Open rooftopcellist opened 10 months ago
More information:
So for example that I see in my test right now:
To check this, I queried for how many pods were in the failing state and lo and behold...
$ oc get pod | grep "Error" | wc -l
19
The failed AnsibleJob runs are actually succeeding in launching jobs in AWX, I now have over 600 jobs in AWX, all originating from the 100 AnsibleJob objects I created via the resource-operator.
A quick query to the AWX API shows that there are 155 jobs in pending state because we have overwhelmed AWX.
https://awx-awx.apps.aap-bugbash.ocp4.testing.ansible.com/api/v2/jobs/?status=pending
...
"count": 155,
This is the memory usage of the operator pod when it has 100 ansiblejobs in queue (with default of 4 ansiblejob workers).

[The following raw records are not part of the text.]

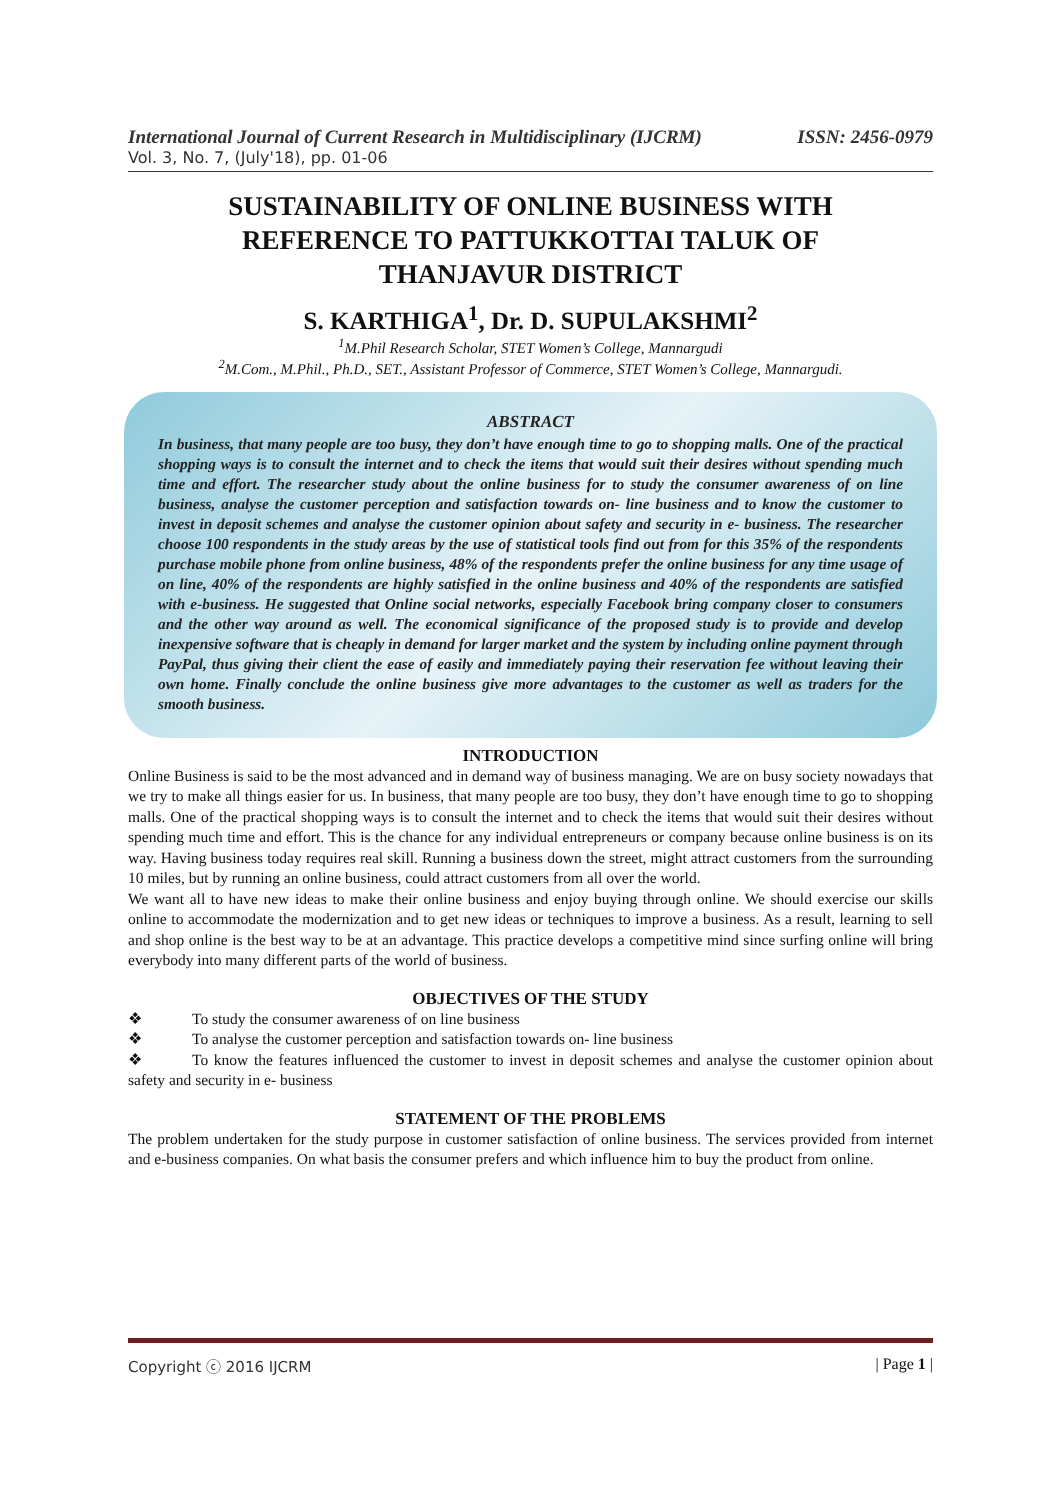International Journal of Current Research in Multidisciplinary (IJCRM) ISSN: 2456-0979
Vol. 3, No. 7, (July'18), pp. 01-06
SUSTAINABILITY OF ONLINE BUSINESS WITH REFERENCE TO PATTUKKOTTAI TALUK OF THANJAVUR DISTRICT
S. KARTHIGA<sup>1</sup>, Dr. D. SUPULAKSHMI<sup>2</sup>
<sup>1</sup> M.Phil Research Scholar, STET Women’s College, Mannargudi
<sup>2</sup> M.Com., M.Phil., Ph.D., SET., Assistant Professor of Commerce, STET Women’s College, Mannargudi.
ABSTRACT
In business, that many people are too busy, they don’t have enough time to go to shopping malls. One of the practical shopping ways is to consult the internet and to check the items that would suit their desires without spending much time and effort. The researcher study about the online business for to study the consumer awareness of on line business, analyse the customer perception and satisfaction towards on- line business and to know the customer to invest in deposit schemes and analyse the customer opinion about safety and security in e- business. The researcher choose 100 respondents in the study areas by the use of statistical tools find out from for this 35% of the respondents purchase mobile phone from online business, 48% of the respondents prefer the online business for any time usage of on line, 40% of the respondents are highly satisfied in the online business and 40% of the respondents are satisfied with e-business. He suggested that Online social networks, especially Facebook bring company closer to consumers and the other way around as well. The economical significance of the proposed study is to provide and develop inexpensive software that is cheaply in demand for larger market and the system by including online payment through PayPal, thus giving their client the ease of easily and immediately paying their reservation fee without leaving their own home. Finally conclude the online business give more advantages to the customer as well as traders for the smooth business.
INTRODUCTION
Online Business is said to be the most advanced and in demand way of business managing. We are on busy society nowadays that we try to make all things easier for us. In business, that many people are too busy, they don’t have enough time to go to shopping malls. One of the practical shopping ways is to consult the internet and to check the items that would suit their desires without spending much time and effort. This is the chance for any individual entrepreneurs or company because online business is on its way. Having business today requires real skill. Running a business down the street, might attract customers from the surrounding 10 miles, but by running an online business, could attract customers from all over the world.
We want all to have new ideas to make their online business and enjoy buying through online. We should exercise our skills online to accommodate the modernization and to get new ideas or techniques to improve a business. As a result, learning to sell and shop online is the best way to be at an advantage. This practice develops a competitive mind since surfing online will bring everybody into many different parts of the world of business.
OBJECTIVES OF THE STUDY
❖ To study the consumer awareness of on line business
❖ To analyse the customer perception and satisfaction towards on- line business
❖ To know the features influenced the customer to invest in deposit schemes and analyse the customer opinion about safety and security in e- business
STATEMENT OF THE PROBLEMS
The problem undertaken for the study purpose in customer satisfaction of online business. The services provided from internet and e-business companies. On what basis the consumer prefers and which influence him to buy the product from online.
Copyright ⓒ 2016 IJCRM | Page 1 |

I think we should set our requests accordingly.
Monitoring Pod: resource-operator-controller-manager-86f85b765c-st8r7
+------------------+-----------+-----------+-----------+
| Resource | Average | Minimum | Maximum |
+==================+===========+===========+===========+
| CPU (millicores) | 1033.73 | 449 | 1306 |
+------------------+-----------+-----------+-----------+
| Memory (Mi) | 485.429 | 211 | 599 |
+------------------+-----------+-----------+-----------+
Summary
AnsibleJob resources fail when run at scale because the AWX api/v2/job_templates endpoint can get very slow when there are many concurrent running jobs.
Details
I created 200 ansiblejobs at once and noticed that a number of them failed on this task because of a timeout caused by AWX taking too long to respond:
I did a couple GET's to the endpoint in question and the request times from the API were ranging from .3 to 3 seconds.
Analysis & Solutions
Problem 1: The job_templates API endpoint can't keep up
We could adjust the timeout on the awx.awx collection invocation in the runner role, or we could try to solve this on the awx api side... But I'm not sure what we could do there to reduce response time.
Problem 2: Operator pod can get OOMKilled
The jobs failing leads to jobs getting backed up and results in more concurrent running AnsibleJob reconciliation loops and pods for the resource operator.
Solutions:
Supporting information:
When creating 100 AnsibleJob's at once, I see that about half of them fail with the timeout from the jobtemplates API endpoint. Also, ~ 50 ansiblejob related containers end up running concurrently (each retries once, so it doubles the container count per ansiblejob).
So the high number of jobs running, eats up the underlying node's memory, to be point that it starts needing to kill of pods.